We incessantly laughed about it (and still do). (OK I admit it, I was about to write something as ingenious, but caught myself in time). When I put this bit of programming wizardry on a social forum another contributor came up with the following gem,

If (a>b)  goto 10

Code ……

10     goto 100

Code …..

100    …………………….

He wrote that the girl who had written the above code was aptly nick-named “go to 10 to go to 100”.  A  professor once told me about people who write the code but forget to output the results, he remarked, even if no one else knows, the computer does know the results (though now, with neural nets,  that statement has taken up a completely new meaning).

On a more serious note, I remember after submitting a particularly tough analysis in an exam,  my Prof. , as was his practice, discussed a bunch of solutions in the class. After discussing my solution (which was wrong), he turned to me and asked,” why didn’t you cross-check?”. I was crest-fallen and thoroughly embarrassed, because cross-checking was very easy and immediately told me that I had goofed.

Through the years I have seen such errors being made by students quite so often.  People get carried away by the processes too much and forget to run simple checks to see how meaningful their outcome has been.  I believe this happens at multiple levels in life, with consequences of corresponding magnitudes.  Teachers get too much involved in grading the students correctly (a colleague, once showed me an old evaluation he had done, ( 2.36 out of 5 marks), and then sheepishly said that he did not really mean that good a resolution) and end up ignoring the  actual goal of learning.

As one of the chef’s in the show “Master-chef Australia” says, taste everything that you cook.

Tech Enabled Education

When some of the online tools and resources are used in the classroom, the student experience becomes quite rich. Following are screenshots from some of my courses


I made my lectures available on moodle which is a course management software, and made them available on the internet to everyone, not just my class. There was a discussion forum for students to interact and ask questions and all course related material, including attendance and grading was available from anywhere.


It was possible to give quizzes which were flexible in the sense that students got randomly selected questions from a question bank and could answer the quiz on their mobile phones. The quizzes got corrected instantly and could be accessed by students from anywhere.
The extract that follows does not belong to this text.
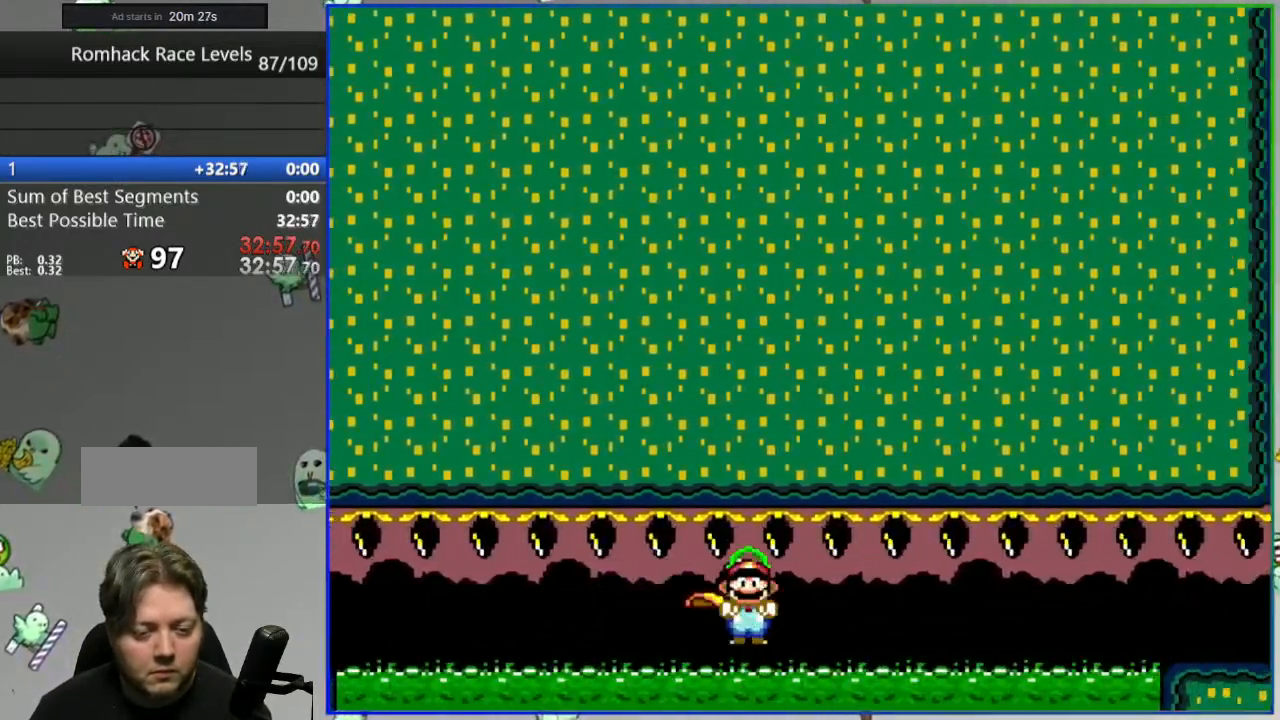
{"buttons": ["DPAD_RIGHT"], "events": [[300, "Y", "up"], [333, "A", "up"], [417, "Y", "down"], [483, "Y", "up"]]}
Interesting open source resources made the courses interesting. I used quite a bit of media from wikipedia. The rewards kept coming in interesting ways. My favorite is that when I was teaching a class in a huge auditorium with about 250 students present, as soon as an animation started, I saw a student nudge his neighbor and asked him to look up because something interesting was taking place.


Designs in Action

We had been debating pros and cons of getting students work away from home.

  • It makes them connect and work with new environments and cultures, against it increases the responsibility of faculty members for students wellbeing.
  • It makes them independent versus how do we enforce discipline?
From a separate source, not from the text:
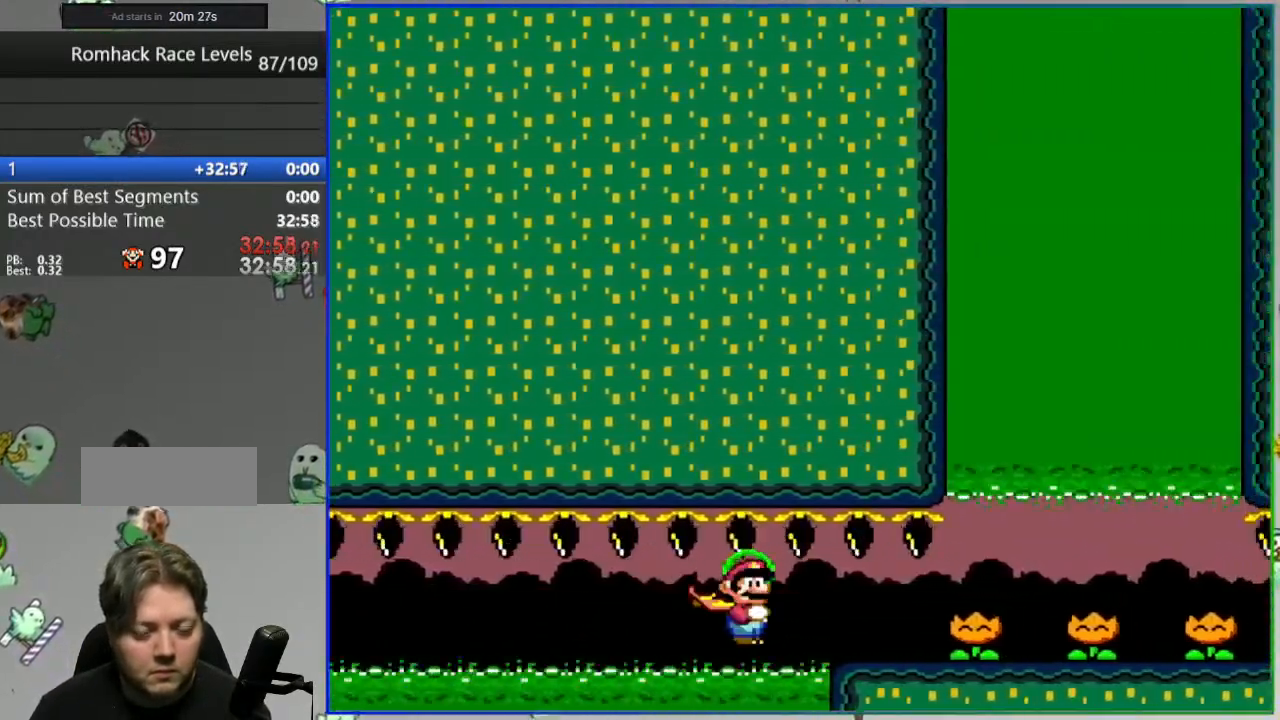
{"buttons": ["DPAD_RIGHT"]}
So when the opportunity presented to accompany the Olin colleges ADE (Affordable Design and Entrepreneurship)  team at their “cycle-rickshaw project” site we happily grabbed it. Prafullbhai, the then VC of the Ahmedabad University was very upbeat about learning from the experts and gave us all necessary support.  I am glad we did, because the experience was amazing.


One cold winter morning, I found myself waiting at the airport for one of the team members, the chirpy and irrepressible Radhika, after I picked her up, chatting about books from Rand to Tolstoy, we draw down to one of the tiny streets of the old city in Ahmedabad, an area I had never visited before to pick-up axels, flanked by several curious urchins and one or two well-dressed goats (in the winter someone had the bright idea of dressing up their goats in discarded cloths).

I could visit the team on-site only for four days due to other engagements but was impressed by the teams discipline and the buzz of activities. We shared all mealtimes, laughter, anecdotes and work-notes.